2023
Philip (PJ) J. Brooks, PhD
Acting Director
Division of Rare Diseases Research Innovation
National Center for Advancing Translational Sciences
National Institutes of Health (NIH)
Philip J. (PJ) Brooks is the acting director of NCATS’ Division of Rare Diseases Research Innovation. Brooks represents NCATS in the NIH-wide Gene Therapy Working Group, the Regenerative Medicine Innovation Project and the International Rare Diseases Research Consortium (IRDiRC). He also is the working group co-coordinator for the NIH Common Fund program on Somatic Cell Genome Editing, one of the leaders of the Platform Vector Gene Therapy (PaVe-GT) pilot project and the co-chair of the Bespoke Gene Therapy Consortium.
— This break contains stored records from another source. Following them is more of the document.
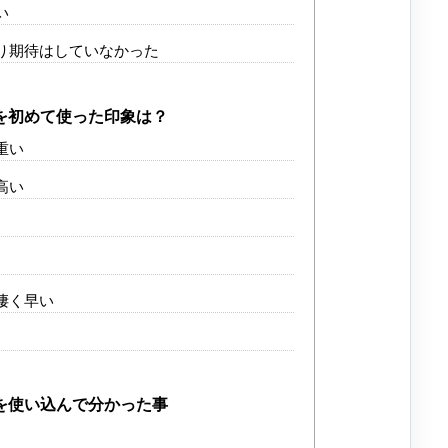
い
り期待はしていなかった
を初めて使った印象は？
重い
高い
凄く早い
を使い込んで分かった事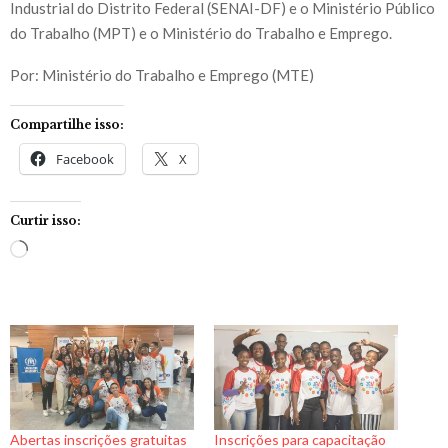
Industrial do Distrito Federal (SENAI-DF) e o Ministério Público
do Trabalho (MPT) e o Ministério do Trabalho e Emprego.
Por: Ministério do Trabalho e Emprego (MTE)
Compartilhe isso:
Facebook
X
Curtir isso:
C
a
r
r
e
g
a
n
Abertas inscrições gratuitas
Inscrições para capacitação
Michele Herndon, MSN, RN, CPEN, TCRN, TNS
Vice-President of The Mitchell and Friends Foundation
Michele Herndon is the co-founder and vice-president of the Mitchell and Friends Foundation. The foundation raises awareness of Mitchell Syndrome, promotes research into possible treatments, and offers support to patients and families affected by Mitchell Syndrome. This newly discovered disease was discovered in part through information learned from Michele’s oldest son, Mitchell, who was the first patient identified. Professionally, Michele has been a pediatric nurse since 2005 and is currently a nursing manager for St. Louis Children’s Hospital in pediatric trauma and injury prevention.
Edward Neilan, MD, PhD
Chief Medical and Scientific Officer
National Organization for Rare Disorders (NORD)
Dr. Edward Neilan is the Chief Medical and Scientific Officer at the National Organization for Rare Disorders (NORD®). Ed is a molecular biologist, pediatrician, and medical and biochemical geneticist. He has also worked on many rare disease clinical trials and has contributed to the clinical development and FDA-approval of several new rare disease therapies. Immediately prior to joining NORD, Ed worked at Sanofi Genzyme, where he led global medical affairs for rare neurogenetic diseases and also contributed to clinical development efforts across multiple programs. Prior to that, Dr. Neilan served a term as President of the Medical Staff at Boston Children’s Hospital. In addition to his full-time role at NORD, Dr. Neilan also still maintains part-time faculty appointments at Boston Children’s Hospital and Harvard Medical School.
Tracy VanHoutan
President: Noah’s Hope – Hope4Bridget Foundation
Former Board Member and VP (6 years): Batten Disease Support & Research Association (BDSRA)
Tracy is involved with advocating for all rare diseases within various agencies and with members of Congress. Tracy has spoken before the FDA on multiple occasions, been invited as a panelist for cell based therapies at the NHLBI within the NIH, and has been a featured panelist at a Rare Disease Congressional Caucus hearing on Capitol Hill. Over the years Tracy & Jennifer have worked with many other patient advocates to advance legislation including the 2012 FDASIA bill and the 2016 21st Century Cures Act.